Il perché è molto semplice:una resistenza trasversale dei partiti che non vogliono mollare la presa sul potere locale rappresentato dalle società controllate dai comuni e dagli altri enti locali.

Ne sono un esempio i limiti imposti dalla Lega per consentire l’affidamento senza gara?

Certo. In questo caso un emendamento della Lega ha ulteriormente svuotato un testo che, come ho detto, a mio avviso era e rimane insoddisfacente. E nessun componente della maggioranza ha contrastato questa linea della Lega. I liberali di Fi hanno taciuto e incassano oggi una sconfitta fragorosa. Il compromesso mancato sulla mia proposta – ai tempi del governo Prodi – aveva dei limiti ma era dignitoso, perché – salva la questione dell’acqua – tutto il resto era molto più avanzato: il principio delle gare era ribadito, c’erano vincoli molto stringenti per la deroga al principio della gara, e c’era un più forte tutela dei consumatori. La mia riforma andava nell’interesse delle imprese e degli utenti, determinando un rapporto più conveniente tra qualità e prezzo, tariffe e imposte locali più basse, ma toglieva un grande strumento di potere perché attraverso queste società si può interagire con una serie di interessi diffusi sul territorio, come assunzioni e appalti, senza che emerga alcuna inefficienza della gestione, perché l’efficienza la determina il mercato. Ma An ha addirittura accusato le mie vecchie posizioni di “fondamentalismo mercatista”.

Pensa che anche il nostro paese possa – a fianco delle soluzioni gestionali tradizionali – sperimentare il conferimento di reti e impianti a Fondazioni patrimoniali non profit, ricorrendo alla gara per quanto riguarda l’affidamento della gestione?

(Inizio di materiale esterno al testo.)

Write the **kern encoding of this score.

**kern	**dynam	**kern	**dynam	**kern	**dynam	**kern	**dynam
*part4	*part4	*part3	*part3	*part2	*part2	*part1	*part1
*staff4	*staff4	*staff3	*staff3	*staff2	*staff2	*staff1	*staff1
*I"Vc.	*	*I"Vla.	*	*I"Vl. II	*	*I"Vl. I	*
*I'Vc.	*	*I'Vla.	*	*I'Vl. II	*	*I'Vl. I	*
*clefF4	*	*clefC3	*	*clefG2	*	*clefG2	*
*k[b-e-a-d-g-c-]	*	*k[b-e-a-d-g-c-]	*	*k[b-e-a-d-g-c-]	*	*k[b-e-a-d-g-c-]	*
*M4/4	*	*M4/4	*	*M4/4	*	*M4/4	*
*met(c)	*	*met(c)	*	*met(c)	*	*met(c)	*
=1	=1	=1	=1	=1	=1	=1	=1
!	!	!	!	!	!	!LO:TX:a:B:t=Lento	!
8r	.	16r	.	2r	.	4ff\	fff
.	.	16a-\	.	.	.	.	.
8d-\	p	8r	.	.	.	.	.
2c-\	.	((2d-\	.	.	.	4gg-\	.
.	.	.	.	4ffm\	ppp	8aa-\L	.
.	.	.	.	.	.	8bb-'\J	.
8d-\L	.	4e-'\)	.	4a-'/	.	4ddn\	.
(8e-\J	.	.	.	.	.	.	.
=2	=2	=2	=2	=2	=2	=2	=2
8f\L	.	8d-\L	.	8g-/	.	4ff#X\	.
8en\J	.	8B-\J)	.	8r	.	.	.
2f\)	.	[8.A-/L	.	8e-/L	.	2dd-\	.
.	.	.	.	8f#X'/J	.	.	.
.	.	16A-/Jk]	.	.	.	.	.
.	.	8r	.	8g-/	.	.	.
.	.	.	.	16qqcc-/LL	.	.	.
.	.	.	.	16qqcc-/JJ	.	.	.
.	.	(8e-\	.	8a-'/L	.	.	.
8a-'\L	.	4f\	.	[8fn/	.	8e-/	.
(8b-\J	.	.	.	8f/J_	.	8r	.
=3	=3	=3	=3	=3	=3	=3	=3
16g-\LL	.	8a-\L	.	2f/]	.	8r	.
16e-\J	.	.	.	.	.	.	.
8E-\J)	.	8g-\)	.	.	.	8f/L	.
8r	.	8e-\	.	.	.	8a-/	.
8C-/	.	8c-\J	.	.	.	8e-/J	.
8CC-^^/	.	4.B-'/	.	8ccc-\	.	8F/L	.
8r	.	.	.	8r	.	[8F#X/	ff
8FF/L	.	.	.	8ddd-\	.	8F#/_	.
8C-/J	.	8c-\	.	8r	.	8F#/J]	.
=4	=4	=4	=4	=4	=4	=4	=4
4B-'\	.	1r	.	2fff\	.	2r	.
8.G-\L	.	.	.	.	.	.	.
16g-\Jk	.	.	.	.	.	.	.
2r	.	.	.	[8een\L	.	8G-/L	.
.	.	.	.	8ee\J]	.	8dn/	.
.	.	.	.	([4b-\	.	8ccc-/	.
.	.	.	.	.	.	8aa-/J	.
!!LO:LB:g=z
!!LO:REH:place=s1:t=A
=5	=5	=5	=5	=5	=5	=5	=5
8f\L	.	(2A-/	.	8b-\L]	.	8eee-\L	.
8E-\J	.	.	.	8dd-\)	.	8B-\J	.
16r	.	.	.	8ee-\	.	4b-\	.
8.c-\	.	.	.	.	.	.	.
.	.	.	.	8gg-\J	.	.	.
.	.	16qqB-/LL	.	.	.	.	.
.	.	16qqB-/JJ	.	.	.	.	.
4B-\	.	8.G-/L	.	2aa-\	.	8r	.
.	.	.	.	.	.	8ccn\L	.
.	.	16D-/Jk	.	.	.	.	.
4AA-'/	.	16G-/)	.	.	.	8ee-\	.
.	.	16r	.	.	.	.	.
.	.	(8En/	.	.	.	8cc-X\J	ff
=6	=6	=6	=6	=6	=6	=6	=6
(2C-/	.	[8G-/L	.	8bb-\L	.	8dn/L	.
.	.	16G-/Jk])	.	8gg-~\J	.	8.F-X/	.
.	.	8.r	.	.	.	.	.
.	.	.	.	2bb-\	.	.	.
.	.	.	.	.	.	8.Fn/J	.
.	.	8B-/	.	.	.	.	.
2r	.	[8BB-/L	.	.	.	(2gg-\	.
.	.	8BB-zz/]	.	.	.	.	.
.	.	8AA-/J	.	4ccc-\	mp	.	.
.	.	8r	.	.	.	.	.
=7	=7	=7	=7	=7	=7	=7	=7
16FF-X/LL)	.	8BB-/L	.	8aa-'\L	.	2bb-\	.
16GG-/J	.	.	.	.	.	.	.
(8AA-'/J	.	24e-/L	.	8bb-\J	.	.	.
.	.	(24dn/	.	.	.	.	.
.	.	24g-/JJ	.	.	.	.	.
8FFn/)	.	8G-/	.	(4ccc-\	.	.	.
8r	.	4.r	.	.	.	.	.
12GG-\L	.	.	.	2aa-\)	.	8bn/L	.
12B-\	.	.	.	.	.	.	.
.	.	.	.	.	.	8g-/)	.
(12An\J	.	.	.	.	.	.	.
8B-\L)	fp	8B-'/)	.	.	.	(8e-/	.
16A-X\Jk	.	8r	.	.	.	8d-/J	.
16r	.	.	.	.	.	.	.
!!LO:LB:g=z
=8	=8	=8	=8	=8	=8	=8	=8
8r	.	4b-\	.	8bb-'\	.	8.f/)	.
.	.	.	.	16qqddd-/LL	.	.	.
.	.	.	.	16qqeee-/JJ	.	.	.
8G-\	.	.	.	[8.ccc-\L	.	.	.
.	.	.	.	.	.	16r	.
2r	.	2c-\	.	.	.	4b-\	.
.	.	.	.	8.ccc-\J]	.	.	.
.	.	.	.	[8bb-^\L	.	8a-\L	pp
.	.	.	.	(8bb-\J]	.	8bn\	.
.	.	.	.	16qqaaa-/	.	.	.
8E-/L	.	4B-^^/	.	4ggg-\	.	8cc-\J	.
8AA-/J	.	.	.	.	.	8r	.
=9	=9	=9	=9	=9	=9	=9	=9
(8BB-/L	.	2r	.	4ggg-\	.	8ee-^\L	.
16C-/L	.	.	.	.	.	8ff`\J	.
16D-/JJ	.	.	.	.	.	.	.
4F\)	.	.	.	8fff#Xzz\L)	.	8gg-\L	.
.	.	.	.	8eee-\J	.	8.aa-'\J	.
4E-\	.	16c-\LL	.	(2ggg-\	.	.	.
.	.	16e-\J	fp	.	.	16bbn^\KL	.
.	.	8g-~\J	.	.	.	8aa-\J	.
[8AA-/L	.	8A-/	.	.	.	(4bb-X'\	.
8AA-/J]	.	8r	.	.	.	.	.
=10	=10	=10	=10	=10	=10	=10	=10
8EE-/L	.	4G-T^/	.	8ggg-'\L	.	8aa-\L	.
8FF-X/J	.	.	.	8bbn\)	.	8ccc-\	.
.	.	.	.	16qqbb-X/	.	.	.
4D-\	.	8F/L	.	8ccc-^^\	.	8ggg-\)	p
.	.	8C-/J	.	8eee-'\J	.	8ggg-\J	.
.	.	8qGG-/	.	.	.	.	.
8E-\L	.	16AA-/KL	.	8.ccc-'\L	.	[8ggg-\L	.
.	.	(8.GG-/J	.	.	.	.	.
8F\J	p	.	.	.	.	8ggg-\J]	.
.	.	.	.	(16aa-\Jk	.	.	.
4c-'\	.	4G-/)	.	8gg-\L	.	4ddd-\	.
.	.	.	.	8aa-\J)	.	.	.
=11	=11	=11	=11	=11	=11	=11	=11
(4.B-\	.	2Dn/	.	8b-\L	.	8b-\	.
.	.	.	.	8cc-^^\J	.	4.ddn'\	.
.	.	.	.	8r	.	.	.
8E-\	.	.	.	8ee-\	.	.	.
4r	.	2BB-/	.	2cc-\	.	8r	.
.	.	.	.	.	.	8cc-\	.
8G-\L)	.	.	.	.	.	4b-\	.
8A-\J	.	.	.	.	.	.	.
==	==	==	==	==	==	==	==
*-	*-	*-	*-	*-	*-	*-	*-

Sì. Il mio ddl superava il concetto di proprietà pubblica al 100% delle reti e prevedeva la possibilità di privatizzare, mantenendo il controllo pubblico e facendo la gara per la gestione. Con il coinvolgimento anche delle fondazioni, in una logica di trasparenza. In una fase in cui avremmo bisogno di grandi investimenti per sviluppare le reti, la cosa migliore da fare sarebbe depatrimonializzare, cedere quote di questo patrimonio per reinvestire nelle reti. Affidando il controllo a soggetti portatori di interessi collettivi – enti pubblici o fondazioni non profit.

Quali sono le sue previsioni?

Se il maxiemendamento dovesse mantenere il testo attuale ed essere approvato così com’è, la riforma di cui il Paese ha bisogno aspetterà ancora per molti anni. Avremo una riforma mancata e sarebbe grave per il paese: tutte le assemblee imprenditoriali, Confartigianato, Confcooperative, Confindustria, hanno chiesto di liberalizzate questo mercato. Sicuramente una priorità è mettere in sicurezza il bilancio pubblico, e su questo Tremonti ha ragione, ma è una priorità anche la crescita. E rinunciare a questa riforma è rinunciare a dare una forte spinta alla crescita.